Fig. 7 |. Activated B cells do not rely on LDHA for affinity maturation.

Mice of the indicated phenotypes were immunized with NP-CGG, boosted at d10 and analyzed at d14. a,b, Cell-cycle analysis of GC B cells. a, Representative flow plots of BrdU incorporation versus total DNA stained with 7-AAD, gated on GC B cells. b, Quantification of the fractions of GC B cells at the different stages of the cell cycle (n = 5). Data are representative of two independent experiments. c,d, Measurement of all-affinity (anti-NP₃₀) (c) and high-affinity (anti-NP₈) (d) anti-NP IgM antibodies at indicated time points. e,f, Measurement of all-affinity (anti-NP₃₀) (e) and high-affinity (anti-NP₈) (f) anti-NP IgG1 antibodies at the indicated time points.

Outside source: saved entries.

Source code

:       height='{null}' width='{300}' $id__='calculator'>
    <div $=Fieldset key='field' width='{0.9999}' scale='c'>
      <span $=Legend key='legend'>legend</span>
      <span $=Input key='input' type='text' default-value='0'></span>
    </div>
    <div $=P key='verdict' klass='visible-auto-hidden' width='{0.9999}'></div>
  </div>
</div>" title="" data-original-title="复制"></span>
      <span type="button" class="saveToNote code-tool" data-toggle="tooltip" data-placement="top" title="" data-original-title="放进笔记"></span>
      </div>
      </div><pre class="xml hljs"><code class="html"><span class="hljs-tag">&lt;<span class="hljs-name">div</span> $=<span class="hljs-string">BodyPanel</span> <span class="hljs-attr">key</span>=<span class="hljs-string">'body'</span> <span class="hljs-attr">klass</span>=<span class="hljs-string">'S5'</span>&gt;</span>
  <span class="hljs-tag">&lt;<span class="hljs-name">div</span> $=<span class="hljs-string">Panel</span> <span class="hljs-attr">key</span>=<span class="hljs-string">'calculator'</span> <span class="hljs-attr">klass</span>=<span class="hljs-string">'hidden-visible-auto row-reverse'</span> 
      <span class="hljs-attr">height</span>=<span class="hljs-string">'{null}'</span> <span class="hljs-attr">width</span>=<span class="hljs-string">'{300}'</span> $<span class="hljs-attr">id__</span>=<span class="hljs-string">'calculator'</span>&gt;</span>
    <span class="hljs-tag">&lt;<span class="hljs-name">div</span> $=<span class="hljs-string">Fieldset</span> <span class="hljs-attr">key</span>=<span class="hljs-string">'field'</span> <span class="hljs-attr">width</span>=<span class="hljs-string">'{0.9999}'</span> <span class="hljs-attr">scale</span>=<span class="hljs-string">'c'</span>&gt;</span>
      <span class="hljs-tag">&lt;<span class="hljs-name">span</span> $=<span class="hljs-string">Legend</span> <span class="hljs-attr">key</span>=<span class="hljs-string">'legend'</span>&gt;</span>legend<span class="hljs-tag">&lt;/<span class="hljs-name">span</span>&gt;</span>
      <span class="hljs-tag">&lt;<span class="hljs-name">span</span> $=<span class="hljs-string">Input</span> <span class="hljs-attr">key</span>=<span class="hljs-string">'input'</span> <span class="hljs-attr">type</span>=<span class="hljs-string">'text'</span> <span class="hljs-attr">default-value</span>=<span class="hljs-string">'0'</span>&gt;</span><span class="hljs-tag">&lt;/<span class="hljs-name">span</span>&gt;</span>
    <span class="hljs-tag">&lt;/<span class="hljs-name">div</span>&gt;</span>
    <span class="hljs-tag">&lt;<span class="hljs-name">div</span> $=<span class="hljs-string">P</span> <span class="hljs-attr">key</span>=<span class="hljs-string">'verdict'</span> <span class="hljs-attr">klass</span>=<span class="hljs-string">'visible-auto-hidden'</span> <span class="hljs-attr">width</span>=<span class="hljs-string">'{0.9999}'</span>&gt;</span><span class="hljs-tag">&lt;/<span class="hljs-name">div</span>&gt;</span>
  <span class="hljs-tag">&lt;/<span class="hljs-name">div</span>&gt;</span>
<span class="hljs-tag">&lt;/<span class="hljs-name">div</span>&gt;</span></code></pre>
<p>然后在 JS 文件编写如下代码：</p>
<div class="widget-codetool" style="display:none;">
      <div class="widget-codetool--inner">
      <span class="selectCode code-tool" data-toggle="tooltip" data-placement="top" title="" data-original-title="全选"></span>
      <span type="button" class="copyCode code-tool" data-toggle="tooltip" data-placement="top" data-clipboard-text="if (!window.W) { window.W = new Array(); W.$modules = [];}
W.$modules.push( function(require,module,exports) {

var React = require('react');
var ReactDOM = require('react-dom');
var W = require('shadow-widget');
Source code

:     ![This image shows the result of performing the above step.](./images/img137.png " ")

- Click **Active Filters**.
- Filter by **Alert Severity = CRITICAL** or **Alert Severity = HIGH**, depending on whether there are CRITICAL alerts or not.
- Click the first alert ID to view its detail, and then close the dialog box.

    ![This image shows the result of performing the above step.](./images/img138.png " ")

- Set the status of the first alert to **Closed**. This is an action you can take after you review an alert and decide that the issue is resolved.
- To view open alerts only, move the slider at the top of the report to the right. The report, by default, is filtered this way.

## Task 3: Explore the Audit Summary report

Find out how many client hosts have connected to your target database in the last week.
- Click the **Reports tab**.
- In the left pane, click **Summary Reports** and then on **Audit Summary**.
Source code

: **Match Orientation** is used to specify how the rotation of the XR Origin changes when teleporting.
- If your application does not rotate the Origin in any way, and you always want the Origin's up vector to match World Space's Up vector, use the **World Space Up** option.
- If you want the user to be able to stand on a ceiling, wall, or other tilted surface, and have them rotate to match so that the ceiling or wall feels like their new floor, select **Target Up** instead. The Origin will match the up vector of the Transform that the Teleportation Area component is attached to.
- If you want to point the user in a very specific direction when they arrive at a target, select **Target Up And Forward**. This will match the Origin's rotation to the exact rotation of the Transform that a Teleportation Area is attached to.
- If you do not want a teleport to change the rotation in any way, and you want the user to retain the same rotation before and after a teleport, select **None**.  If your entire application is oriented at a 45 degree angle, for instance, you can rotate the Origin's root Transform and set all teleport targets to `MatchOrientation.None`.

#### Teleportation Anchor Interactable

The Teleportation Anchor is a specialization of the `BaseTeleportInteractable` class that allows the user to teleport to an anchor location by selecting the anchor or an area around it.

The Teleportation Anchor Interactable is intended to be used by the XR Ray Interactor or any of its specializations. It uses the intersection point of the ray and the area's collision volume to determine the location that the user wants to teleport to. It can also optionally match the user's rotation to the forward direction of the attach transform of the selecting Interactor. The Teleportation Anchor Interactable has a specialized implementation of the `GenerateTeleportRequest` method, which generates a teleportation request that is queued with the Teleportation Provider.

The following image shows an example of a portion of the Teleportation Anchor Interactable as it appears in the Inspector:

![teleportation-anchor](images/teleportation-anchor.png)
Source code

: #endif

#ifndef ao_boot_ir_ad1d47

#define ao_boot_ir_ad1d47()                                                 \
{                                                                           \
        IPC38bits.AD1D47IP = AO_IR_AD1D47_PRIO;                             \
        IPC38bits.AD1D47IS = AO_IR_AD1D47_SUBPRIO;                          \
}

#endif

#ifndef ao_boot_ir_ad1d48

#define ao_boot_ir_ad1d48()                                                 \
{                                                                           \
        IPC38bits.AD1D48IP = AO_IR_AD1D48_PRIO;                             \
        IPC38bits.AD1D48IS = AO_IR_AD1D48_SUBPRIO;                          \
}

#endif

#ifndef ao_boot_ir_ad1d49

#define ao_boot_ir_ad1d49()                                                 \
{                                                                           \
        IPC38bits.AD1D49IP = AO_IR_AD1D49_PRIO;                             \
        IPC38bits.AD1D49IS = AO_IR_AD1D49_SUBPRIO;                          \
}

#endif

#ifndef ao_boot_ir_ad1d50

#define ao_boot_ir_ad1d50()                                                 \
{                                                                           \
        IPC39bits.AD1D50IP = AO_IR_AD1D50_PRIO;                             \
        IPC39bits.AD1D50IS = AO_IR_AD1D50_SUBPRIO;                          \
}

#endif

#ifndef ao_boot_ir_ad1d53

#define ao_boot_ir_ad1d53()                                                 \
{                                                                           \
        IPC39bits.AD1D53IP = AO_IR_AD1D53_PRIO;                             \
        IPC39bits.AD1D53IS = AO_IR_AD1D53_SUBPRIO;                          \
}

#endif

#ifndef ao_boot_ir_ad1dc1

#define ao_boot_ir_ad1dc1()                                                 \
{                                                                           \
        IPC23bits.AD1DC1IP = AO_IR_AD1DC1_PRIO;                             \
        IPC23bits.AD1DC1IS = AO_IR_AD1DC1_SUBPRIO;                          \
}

Data for c–f are representative of two independent experiments (n = 5 for Ldha^+/+Aicda^Cre/+, n = 6 for Ldha^fl/flAicda^Cre/+ mice). g, Mutations detected by JH4 intron sequencing in GC B cells sorted from Ldha^fl/fl Aicda^Cre/+ (n = 6) and Ldha^+/+Aicda^Cre/+ (n = 5) mice. Data are representative of two independent experiments. Bars represent the mean and mean ± s.e.m, wherever applicable. **P ≤ 0.01, by unpaired, two-tailed t-test. ND, not detectable. In the box plot (g), the top and bottom edges of the box correspond to the first and third quartiles, the middle line denotes the median and the whiskers represent the largest and smallest values no greater than 1.5 times the interquartile range. Outliers are plotted as individual points outside the boundary of the whiskers.